# Trim tabs electric or manual



## Smackdaddy53 (Dec 31, 2012)

Lenco


----------



## DuckNut (Apr 3, 2009)

Whichever fits your budget.


----------



## Castman (Sep 22, 2019)

DuckNut said:


> Whichever fits your budget.


I was looking a Lemco (PRICEY) and I found a Bennet that locks flat. I don't want a tab that is in the down position when poling. Any thoughts?


----------



## DuckNut (Apr 3, 2009)

Trim them up when not running.

Bennett and Lenco will stay up. The one that is on a hydraulic arm will remain in the down position.


----------



## SomaliPirate (Feb 5, 2016)

I second the Lencos.


----------



## SFL_Mirage (May 25, 2019)

How hard is it to switch from hydraulic tabs to electric? Just replacing the actuators and wiring it up? I need to do that as i dont have the hydraulic tank anymore.


----------



## topnative2 (Feb 22, 2009)

SFL_Mirage said:


> How hard is it to switch from hydraulic tabs to electric? Just replacing the actuators and wiring it up? I need to do that as i dont have the hydraulic tank anymore.


piece of cake doing the lencos ......if you are thinking of using the bennet tabs I do not have a clue....may be crossover kits...I seem to remember bennet had a hydo. to electric kit for their tabs


----------



## Castman (Sep 22, 2019)

Seems Lencos are the way to go. I was reading about the plaining pad on boat hull options. There was very little about flat bottom boats at the transom. I am assuming that the pad extends across the whole bottom.
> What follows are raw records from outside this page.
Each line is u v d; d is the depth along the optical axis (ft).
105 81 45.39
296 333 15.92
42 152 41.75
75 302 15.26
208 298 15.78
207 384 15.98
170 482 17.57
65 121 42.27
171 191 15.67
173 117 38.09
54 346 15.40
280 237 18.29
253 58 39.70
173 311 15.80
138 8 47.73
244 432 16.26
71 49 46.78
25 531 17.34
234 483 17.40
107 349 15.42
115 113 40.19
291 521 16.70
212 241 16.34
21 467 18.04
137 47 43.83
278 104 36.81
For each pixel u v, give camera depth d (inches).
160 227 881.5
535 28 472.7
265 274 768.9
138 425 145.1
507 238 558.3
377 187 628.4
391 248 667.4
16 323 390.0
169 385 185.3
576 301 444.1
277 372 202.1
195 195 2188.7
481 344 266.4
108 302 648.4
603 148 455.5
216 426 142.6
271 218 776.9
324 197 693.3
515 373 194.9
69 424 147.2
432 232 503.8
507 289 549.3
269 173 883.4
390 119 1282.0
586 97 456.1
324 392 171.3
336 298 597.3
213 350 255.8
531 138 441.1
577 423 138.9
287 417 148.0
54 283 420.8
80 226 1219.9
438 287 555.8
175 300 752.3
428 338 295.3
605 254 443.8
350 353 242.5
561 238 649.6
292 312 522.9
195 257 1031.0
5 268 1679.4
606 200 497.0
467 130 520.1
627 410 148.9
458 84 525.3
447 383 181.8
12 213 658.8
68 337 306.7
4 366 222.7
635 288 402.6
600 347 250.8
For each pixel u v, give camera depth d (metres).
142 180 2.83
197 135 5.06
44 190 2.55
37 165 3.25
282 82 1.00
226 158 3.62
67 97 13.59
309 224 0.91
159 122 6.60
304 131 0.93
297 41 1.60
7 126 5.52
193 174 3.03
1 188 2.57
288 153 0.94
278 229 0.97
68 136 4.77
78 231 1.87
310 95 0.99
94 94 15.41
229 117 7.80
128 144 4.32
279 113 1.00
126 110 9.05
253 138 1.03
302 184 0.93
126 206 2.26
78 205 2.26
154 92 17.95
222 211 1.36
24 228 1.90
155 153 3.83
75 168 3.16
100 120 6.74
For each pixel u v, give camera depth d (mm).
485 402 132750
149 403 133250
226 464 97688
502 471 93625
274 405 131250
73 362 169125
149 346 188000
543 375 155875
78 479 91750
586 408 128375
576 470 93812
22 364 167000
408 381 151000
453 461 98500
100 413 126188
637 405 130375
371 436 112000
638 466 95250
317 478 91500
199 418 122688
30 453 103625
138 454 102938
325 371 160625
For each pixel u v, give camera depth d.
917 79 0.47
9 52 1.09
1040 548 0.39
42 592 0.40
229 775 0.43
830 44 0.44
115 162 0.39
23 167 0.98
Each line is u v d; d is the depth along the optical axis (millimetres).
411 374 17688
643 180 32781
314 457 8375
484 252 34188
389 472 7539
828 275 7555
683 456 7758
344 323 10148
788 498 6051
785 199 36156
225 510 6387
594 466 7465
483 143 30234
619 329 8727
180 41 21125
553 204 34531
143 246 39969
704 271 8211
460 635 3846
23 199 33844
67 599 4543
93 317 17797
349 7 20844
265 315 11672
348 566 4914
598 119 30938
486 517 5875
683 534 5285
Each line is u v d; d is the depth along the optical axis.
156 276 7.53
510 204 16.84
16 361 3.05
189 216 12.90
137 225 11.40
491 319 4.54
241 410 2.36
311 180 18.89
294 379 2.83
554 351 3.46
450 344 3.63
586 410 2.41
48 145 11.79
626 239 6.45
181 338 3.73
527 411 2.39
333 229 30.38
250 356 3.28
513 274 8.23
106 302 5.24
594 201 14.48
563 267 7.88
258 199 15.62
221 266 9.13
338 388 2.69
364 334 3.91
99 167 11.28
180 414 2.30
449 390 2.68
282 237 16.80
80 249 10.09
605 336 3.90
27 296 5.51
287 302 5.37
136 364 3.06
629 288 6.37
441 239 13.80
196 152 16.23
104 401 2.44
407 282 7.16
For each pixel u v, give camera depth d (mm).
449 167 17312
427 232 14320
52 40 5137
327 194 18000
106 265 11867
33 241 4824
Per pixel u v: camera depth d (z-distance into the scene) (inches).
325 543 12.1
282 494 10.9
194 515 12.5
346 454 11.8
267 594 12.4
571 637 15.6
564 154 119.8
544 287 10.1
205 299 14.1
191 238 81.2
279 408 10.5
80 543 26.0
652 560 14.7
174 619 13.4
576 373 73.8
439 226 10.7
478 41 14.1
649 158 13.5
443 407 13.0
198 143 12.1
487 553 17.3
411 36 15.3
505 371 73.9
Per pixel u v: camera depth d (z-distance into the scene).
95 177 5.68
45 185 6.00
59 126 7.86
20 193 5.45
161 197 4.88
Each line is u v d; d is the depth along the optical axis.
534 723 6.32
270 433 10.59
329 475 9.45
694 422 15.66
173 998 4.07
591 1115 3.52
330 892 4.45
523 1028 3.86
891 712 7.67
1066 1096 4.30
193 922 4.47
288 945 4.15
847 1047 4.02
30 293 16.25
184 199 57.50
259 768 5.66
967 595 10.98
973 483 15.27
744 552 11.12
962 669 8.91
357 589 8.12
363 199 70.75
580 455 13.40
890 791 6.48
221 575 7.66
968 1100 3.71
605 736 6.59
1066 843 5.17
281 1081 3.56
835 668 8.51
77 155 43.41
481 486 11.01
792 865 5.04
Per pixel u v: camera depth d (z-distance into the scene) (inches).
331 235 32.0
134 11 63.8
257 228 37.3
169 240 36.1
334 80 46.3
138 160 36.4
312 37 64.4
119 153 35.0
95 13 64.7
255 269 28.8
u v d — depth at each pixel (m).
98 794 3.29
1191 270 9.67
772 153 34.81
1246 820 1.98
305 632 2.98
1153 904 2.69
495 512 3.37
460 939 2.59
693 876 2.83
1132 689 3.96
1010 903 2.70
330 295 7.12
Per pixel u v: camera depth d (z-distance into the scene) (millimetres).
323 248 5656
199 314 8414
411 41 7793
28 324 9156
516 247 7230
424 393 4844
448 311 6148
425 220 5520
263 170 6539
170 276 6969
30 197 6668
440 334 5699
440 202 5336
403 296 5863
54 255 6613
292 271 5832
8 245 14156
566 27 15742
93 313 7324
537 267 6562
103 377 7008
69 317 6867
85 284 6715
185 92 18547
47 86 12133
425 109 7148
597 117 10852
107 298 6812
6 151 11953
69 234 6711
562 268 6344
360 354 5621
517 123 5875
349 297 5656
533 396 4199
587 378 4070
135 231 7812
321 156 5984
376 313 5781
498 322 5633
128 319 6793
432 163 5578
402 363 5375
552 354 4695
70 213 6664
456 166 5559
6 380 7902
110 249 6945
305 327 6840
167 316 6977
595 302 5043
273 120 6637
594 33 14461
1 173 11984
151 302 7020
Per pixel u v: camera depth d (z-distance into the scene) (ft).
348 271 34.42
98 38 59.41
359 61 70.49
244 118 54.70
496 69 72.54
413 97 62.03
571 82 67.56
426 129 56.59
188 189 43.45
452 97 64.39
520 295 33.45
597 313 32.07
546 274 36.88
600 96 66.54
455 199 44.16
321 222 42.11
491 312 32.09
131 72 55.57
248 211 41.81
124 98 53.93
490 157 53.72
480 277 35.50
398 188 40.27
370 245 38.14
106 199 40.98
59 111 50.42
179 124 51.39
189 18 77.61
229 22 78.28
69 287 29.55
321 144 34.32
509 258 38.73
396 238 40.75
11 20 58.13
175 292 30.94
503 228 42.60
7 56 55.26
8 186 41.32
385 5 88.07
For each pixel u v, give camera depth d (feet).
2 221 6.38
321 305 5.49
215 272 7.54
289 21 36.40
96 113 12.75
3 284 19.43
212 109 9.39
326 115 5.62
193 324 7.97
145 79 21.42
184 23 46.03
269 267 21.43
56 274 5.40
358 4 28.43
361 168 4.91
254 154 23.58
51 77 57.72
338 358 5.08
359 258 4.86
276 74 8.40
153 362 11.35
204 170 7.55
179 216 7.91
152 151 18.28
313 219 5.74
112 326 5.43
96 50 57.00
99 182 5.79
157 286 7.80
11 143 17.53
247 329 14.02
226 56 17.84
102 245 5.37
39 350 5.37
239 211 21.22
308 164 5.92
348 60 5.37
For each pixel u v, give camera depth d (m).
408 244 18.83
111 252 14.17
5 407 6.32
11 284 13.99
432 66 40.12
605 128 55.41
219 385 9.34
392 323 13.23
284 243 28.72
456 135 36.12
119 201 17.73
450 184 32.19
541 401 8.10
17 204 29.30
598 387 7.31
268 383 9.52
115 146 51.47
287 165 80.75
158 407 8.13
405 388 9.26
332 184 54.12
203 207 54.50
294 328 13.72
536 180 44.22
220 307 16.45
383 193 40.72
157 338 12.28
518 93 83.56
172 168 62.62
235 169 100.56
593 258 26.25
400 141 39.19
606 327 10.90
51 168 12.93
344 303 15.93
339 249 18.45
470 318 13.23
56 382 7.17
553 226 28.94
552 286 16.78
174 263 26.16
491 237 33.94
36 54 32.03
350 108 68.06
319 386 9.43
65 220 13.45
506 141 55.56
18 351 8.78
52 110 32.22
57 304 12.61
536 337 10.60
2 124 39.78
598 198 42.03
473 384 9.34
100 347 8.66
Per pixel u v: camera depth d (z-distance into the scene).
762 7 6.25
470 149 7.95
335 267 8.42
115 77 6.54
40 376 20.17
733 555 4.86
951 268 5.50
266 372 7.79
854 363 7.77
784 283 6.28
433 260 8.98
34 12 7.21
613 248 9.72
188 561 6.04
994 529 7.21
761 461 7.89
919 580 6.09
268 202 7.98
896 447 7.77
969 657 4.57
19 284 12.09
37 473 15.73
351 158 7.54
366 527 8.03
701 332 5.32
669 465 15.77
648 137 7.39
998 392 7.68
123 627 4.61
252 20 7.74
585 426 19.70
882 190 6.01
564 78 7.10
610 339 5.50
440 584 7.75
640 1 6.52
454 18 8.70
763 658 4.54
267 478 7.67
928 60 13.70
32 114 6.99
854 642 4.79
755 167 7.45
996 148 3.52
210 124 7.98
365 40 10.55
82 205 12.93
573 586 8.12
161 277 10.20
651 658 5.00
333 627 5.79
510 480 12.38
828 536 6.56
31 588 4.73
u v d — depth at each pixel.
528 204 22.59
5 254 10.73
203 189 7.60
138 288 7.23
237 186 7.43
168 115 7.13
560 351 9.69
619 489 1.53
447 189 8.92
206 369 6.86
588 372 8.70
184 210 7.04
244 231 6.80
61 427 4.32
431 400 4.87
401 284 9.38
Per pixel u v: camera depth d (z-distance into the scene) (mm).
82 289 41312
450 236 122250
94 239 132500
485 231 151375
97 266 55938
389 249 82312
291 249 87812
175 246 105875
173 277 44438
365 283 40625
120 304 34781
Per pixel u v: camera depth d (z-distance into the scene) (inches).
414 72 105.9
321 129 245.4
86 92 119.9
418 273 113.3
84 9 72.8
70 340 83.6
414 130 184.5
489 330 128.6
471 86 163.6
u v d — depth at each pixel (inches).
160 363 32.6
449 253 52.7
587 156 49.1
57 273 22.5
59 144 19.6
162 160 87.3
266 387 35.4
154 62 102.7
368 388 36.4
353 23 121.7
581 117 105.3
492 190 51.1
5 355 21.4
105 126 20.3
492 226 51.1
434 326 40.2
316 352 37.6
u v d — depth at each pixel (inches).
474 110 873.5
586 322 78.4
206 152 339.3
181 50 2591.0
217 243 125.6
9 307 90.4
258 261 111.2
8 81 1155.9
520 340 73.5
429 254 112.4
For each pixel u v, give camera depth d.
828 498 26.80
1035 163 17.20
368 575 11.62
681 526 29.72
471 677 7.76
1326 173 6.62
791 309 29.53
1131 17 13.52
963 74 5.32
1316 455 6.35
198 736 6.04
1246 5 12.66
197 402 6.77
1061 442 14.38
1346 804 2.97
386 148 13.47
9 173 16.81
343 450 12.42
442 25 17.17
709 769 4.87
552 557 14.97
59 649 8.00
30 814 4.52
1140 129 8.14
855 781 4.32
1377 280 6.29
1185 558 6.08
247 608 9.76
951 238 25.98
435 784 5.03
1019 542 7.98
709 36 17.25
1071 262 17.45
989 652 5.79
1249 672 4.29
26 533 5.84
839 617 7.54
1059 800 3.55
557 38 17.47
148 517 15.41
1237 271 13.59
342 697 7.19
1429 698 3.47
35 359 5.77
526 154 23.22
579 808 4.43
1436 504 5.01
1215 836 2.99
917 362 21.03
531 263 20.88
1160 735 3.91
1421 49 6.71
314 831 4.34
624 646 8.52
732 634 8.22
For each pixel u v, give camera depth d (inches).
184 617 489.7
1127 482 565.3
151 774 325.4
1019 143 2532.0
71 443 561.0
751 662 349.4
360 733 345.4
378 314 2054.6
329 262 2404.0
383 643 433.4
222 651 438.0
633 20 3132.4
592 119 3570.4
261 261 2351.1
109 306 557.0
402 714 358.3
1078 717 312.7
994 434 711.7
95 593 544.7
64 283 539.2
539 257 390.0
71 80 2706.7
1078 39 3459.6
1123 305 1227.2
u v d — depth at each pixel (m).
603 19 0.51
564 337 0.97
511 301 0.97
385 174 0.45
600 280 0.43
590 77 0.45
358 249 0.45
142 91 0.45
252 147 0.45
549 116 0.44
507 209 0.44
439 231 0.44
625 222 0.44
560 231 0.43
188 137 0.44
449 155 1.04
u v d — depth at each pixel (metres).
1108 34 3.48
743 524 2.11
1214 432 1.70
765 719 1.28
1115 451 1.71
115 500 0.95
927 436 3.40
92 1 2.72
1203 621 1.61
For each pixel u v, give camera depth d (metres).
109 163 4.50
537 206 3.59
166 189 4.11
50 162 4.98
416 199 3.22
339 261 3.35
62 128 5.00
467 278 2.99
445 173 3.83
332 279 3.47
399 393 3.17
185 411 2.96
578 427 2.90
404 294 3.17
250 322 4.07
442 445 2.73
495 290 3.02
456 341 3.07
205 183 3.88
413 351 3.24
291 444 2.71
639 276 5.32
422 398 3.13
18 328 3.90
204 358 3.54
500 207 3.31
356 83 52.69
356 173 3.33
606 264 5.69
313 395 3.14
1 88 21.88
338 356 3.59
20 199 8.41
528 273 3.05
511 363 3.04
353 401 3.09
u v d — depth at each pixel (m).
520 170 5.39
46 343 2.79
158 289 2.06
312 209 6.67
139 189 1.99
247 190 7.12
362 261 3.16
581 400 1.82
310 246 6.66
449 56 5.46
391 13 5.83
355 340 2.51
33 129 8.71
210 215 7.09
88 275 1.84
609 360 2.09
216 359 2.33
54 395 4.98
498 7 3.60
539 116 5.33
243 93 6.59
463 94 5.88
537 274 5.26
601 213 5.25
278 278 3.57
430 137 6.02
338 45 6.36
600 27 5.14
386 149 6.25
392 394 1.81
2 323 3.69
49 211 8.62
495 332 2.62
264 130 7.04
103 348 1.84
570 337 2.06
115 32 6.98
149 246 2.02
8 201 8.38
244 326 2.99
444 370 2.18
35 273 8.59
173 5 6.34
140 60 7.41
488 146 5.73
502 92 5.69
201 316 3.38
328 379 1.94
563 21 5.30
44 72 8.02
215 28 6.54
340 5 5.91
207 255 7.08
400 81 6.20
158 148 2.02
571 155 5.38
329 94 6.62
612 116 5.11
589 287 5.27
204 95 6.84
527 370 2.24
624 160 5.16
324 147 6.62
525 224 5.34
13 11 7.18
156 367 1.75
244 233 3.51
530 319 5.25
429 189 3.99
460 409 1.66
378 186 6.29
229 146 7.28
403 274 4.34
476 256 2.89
Are trim tabs necessary on flat bottom boats?


----------



## Smackdaddy53 (Dec 31, 2012)

Castman said:


> Seems Lencos are the way to go. I was reading about the plaining pad on boat hull options. There was very little about flat bottom boats at the transom. I am assuming that the pad extends across the whole bottom. Are trim tabs necessary on flat bottom boats?


Put it this way- I’ll never own another boat without trim tabs.


----------



## Castman (Sep 22, 2019)

Smackdaddy53 said:


> Put it this way- I’ll never own another boat without trim tabs.


That said it all.


----------



## BrownDog (Jun 22, 2019)

I have Bennett bolt electric tabs, they are great and easy to install. 
I do believe they sell a conversion kit between the two but ask their customer service, they were super helpful when I was going through the decision making process on tabs for my current boat.

As said above I could never go back to not having them, way too many advantages especially on a small shallow water boat.


----------



## Capnredfish (Feb 1, 2012)

Think of them as suspension on a car, a boat does not have it. Suspension on a vehicle tries to maintain a designed ride and level, or maybe as pitch and yaw on an aircraft. Tabs are a must on 90% of small boats. They provide more control of boats ride and performance. Like AMEX commercials, don’t leave dock without them. I’m an an owner of Lenco.


----------